Thousands of demonstrators hit the streets of Yokohama, Japan on Saturday afternoon calling for an end to nuclear energy in Japan after the Fukushima March 11, 2011 disaster that sparked the planet's worst atomic crisis since Chernobyl. The protest began a 2-day conference committed to fostering global momentum against atomic power.
They marched in the port city southwest of Tokyo chanting in chorus: "We don't need nuclear power. Give back our hometown. Protect our children."
UPDATE: The Kyodo News Service reports Sunday "Antinuclear Conference Calls for Full Support of Victims in Fukushima":
Citizens, politicians and scientists attending an antinuclear conference called Sunday for sufficient support to be provided to those affected by the nuclear accident at the Fukushima Daiichi power plant.
Participants of the Global Conference for a Nuclear Free World also called for "full transparency" by the Japanese government and the plant operator, Tokyo Electric Power Co., when dealing with the accident and helping victims.
The requests were part of the Yokohama Declaration that more than 10,000 participants from some 30 countries adopted on the second and last day of the event in Yokohama, organized by nongovernmental organizations such as Peace Boat.
Rights should be protected for those affected by the nuclear crisis, including "the right to evacuation, health care, decontamination, compensation and the right to enjoy the same standard of living as before March 11, 2011," said the declaration.
The declaration further urged the government to collect data related to the plant crippled after the March 11 earthquake and tsunami in a "comprehensive" manner.
It also called on Japan not to export nuclear power generation equipment or technology to other countries in Asia, the Middle East, Africa and Europe.
And the declaration said Japanese atomic power plants that are currently idled should not be restarted.
The Japan Times reports:
YOKOHAMA — A two-day antinuclear conference kicked off Saturday in Yokohama with the aim of sharing lessons from the Fukushima crisis and fostering global momentum against atomic power.
"Nuclear power plants are all over the world. In order to deal with this issue, we must create a global network," said Tatsuya Yoshioka, director of the nongovernmental organization Peace Boat, during the opening ceremony for the Global Conference for a Nuclear Power-Free World.
The conference drew thousands of participants to the Pacifico Yokohama convention center, including about 100 experts and activists from 30 countries and nearly 200 domestic groups.

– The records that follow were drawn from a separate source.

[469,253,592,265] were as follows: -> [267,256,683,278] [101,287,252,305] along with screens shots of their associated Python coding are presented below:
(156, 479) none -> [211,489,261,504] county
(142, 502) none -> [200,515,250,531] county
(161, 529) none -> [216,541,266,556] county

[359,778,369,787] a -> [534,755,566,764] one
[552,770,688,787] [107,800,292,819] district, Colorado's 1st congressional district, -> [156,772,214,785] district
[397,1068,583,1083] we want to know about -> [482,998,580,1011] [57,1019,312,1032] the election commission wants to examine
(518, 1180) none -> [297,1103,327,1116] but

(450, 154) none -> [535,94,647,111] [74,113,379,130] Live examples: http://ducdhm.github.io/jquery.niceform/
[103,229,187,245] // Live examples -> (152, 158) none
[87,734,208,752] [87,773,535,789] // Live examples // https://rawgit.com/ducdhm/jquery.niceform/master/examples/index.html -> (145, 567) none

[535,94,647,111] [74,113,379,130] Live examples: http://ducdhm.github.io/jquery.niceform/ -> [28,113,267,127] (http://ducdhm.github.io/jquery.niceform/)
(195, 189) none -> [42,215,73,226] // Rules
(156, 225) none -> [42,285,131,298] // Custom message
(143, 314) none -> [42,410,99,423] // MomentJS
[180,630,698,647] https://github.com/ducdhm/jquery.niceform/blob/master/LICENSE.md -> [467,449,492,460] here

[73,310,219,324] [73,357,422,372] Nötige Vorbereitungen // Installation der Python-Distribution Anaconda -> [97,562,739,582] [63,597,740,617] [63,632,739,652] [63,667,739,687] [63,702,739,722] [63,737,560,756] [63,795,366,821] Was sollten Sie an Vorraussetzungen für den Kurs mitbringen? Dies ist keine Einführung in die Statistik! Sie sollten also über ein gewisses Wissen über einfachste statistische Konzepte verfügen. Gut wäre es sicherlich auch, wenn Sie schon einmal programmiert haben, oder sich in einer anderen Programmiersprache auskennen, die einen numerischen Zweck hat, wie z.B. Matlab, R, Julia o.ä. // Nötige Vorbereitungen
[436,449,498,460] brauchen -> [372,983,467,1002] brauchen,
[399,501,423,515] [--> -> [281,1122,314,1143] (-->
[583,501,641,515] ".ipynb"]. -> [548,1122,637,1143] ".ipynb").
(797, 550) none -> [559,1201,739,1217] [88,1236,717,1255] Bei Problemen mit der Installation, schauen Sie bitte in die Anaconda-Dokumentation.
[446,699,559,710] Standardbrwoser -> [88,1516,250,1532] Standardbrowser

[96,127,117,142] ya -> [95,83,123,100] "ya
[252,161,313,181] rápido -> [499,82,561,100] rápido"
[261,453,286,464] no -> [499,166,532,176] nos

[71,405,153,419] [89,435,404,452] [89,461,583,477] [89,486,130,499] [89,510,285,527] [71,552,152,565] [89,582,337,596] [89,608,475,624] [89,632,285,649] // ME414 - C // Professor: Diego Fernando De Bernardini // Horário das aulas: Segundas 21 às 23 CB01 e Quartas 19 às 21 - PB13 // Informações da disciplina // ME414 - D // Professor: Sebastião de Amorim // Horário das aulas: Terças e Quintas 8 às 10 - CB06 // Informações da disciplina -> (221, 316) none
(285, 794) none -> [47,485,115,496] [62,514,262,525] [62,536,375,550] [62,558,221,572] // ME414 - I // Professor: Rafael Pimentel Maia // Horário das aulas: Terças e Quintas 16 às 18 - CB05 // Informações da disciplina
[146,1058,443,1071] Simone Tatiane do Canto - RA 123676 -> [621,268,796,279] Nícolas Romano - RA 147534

Holding an event of this scale in Japan just 10 months after the Fukushima No. 1 plant meltdowns represents a significant accomplishment for the antinuclear movement, said Yoshioka, chairman of the event.
Germany's Rebecca Harms, a member of the European Parliament, said the Fukushima crisis had a strong impact on Europe, pointing to Germany's decision to close eight old reactors almost immediately after the crisis was triggered by the March 11 disasters.
She said Japan is now managing its electricity supply with much less dependence on nuclear power since only five of its 54 reactors are in operation.
She also said public opinion in Japan had changed and most oppose using atomic power in the future, bringing Japan's opinion in line with Germany's.
Japan does not need to go back to nuclear power, she said.
"Please, people of Japan, learn from the German experience."